1) There is nothing wrong with passing a reference to a reference (it is what the move-constructor and move-assignment operators use - though it is actually called a rvalue-reference).
2) What you are doing is not passing a reference to a reference, but rather passing the same reference through f to g:
void g(int& x)
{
x = 5;
}
void f(int& x)
{
std::cout << "f-in " << x << std::endl;
g(x);
std::cout << "f-out " << x << std::endl;
}
int main()
{
int x = 42;
f(x);
std::cout << "New x = " << x << std::endl;
}
A reference is an alias to a different object. Once the reference has been initialized, it behaves exactly as if you were accessing the object directly, so you are not passing a reference to a reference, but rather a reference to the real object (to which you refer by another reference).
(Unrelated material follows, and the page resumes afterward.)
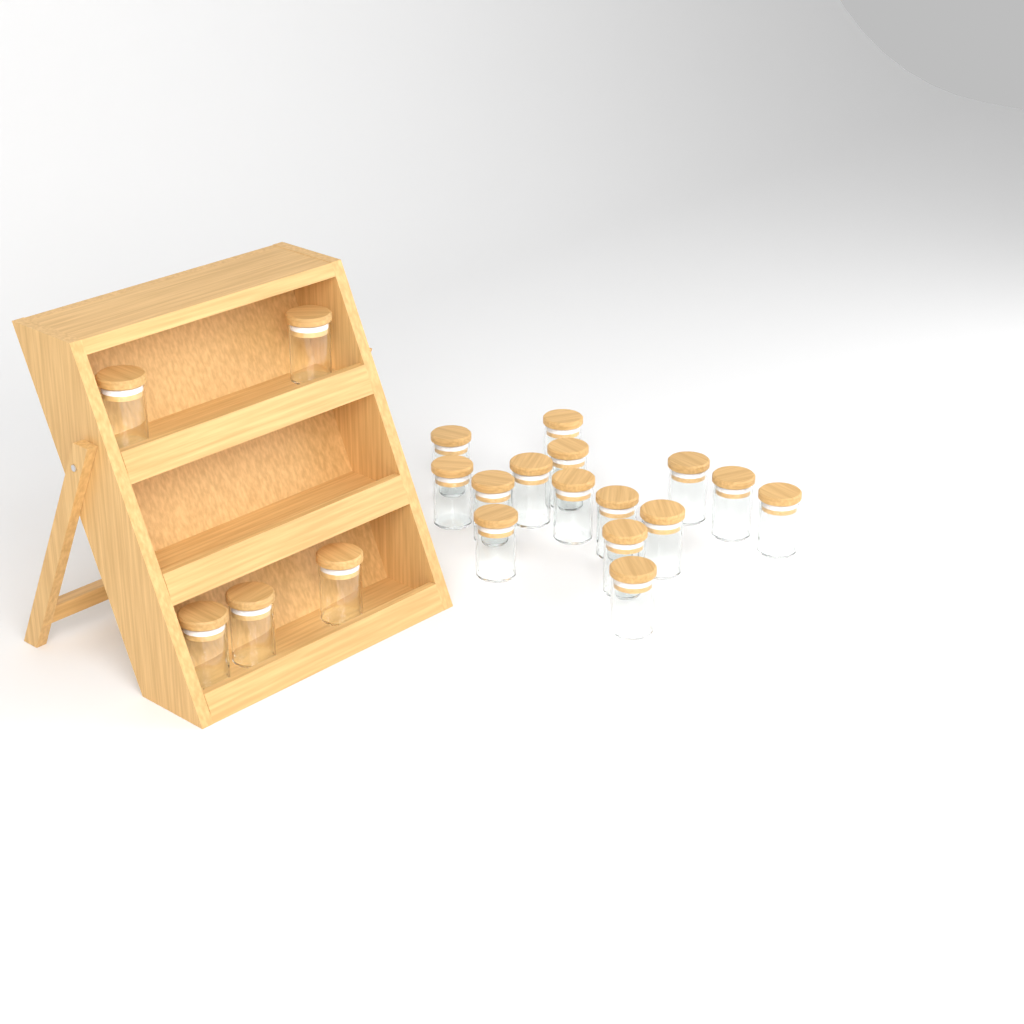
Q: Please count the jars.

Creating a reference to a reference would be something like:
typedef int& intr;
void f(intr& x); // reference to a reference type
Nowhere in your code you attempt to pass a reference to a reference. Inside f expression x produces an lvalue of type int. It is not a reference. Expressions in C++ never produce accessible results of reference type, since any results of reference type are immediately interpreted by the language as lvalues of non-reference type.
See 5/5
If an expression initially has the type “reference to T” (8.3.2, 8.5.3), the type is adjusted to T prior to any further analysis. The expression designates the object or function denoted by the reference, and the expression is an lvalue or an xvalue, depending on the expression.
P.S. I'm not sure what you mean by "Doesn't the formal parameter of g() qualify as a reference to a reference". The formal parameter of g is declared as int &. Where do you see "a reference to a reference" here?